First, people care about the Vineyard. It is not a bedroom community west of Boston or east of New York. When you are here, your heart, your thoughts, and your ambitions are not somewhere else. But how people care about the Vineyard varies from person to person, town to town, neighborhood to neighborhood, retiree to business owner. So to say that we, in the royal sense, all want the same thing from and for our Island home, and further to suggest that what you want is more meritorious than what I want - well, to say that presumes too much. Islanders struggle for the different things Islanders want and hold dear.

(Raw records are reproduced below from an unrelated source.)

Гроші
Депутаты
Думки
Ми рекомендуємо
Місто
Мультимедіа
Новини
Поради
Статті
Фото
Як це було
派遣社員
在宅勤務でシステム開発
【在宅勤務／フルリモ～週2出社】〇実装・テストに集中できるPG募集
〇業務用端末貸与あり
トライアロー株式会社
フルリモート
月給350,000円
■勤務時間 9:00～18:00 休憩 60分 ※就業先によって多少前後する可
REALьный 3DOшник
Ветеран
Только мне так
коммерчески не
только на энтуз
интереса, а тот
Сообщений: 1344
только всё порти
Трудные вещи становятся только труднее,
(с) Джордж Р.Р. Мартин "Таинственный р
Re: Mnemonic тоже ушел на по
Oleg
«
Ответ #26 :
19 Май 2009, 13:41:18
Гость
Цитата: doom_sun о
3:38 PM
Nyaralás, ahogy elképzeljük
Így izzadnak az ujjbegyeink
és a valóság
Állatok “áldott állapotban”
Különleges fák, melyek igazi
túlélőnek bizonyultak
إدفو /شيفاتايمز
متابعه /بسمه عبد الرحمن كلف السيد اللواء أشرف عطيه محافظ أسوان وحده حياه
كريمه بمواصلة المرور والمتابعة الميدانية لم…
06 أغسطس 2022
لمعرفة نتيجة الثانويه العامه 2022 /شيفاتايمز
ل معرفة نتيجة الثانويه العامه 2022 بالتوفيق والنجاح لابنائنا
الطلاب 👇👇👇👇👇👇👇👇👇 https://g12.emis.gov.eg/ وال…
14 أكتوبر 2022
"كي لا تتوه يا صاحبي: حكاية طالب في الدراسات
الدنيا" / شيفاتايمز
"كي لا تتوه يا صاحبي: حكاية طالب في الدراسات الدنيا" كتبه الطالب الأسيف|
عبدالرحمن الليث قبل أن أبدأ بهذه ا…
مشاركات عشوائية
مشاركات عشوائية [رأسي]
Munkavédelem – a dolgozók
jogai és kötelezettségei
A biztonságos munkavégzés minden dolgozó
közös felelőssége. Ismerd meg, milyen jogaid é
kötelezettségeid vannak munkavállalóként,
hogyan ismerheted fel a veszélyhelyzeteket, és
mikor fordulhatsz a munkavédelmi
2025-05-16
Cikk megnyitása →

Second, the stakes are higher. Even as we clear our heads of the bubbly euphoria of the recent real estate boom, still the roots that Islanders put down get dug into awfully rich soil. If you pay a million to retire in a house that's worth $200,000 on its best day and some off-Islander plans a 30-unit affordable housing complex on the venerable 300-year-old farm next door that you thought was permanently protected from development, or if your Vineyard in-laws plan to leave the Chilmark spread to your wife but without any cash to pay the taxes, or if your two kids are in college and your seasonal restaurant needs a liquor license to generate the revenue to pay their tuitions, or you just want to build a world-class golf course and you'll do whatever the regulators ask - for you, the stakes are high enough so you'll put up your dukes.
And third, although to some the Vineyard community is "eroding," I think that actually it is just changing, as it has from the beginning, from when Gosnold et al stepped ashore and the Wampanoags said there goes the neighborhood, from when West Tisbury separated from Tisbury and some grizzled down-Island saltwater type said those sodbusters will never make it on their own, from when the Martha's Vineyard Commission was formed and veteran Islanders muttered that the newcomers and fancypants just want to be the last ones ashore, from when the critics said the regional high school would be the end of education, from when the Land Bank's opponents said the two percent land bank tax would kill the real estate industry, from when the anti-T-shirt types said the T-shirts would be the end of the Black Dog, or from right now, when the revamping of the Second Hand Store has self-styled Islanders viciously up in arms against off-Island thinking.
It's just change, unplanned, organic, some of it good, some bad, some uncomfortable. It certainly isn't preservation, and of course there is no way to be certain how it will all turn out.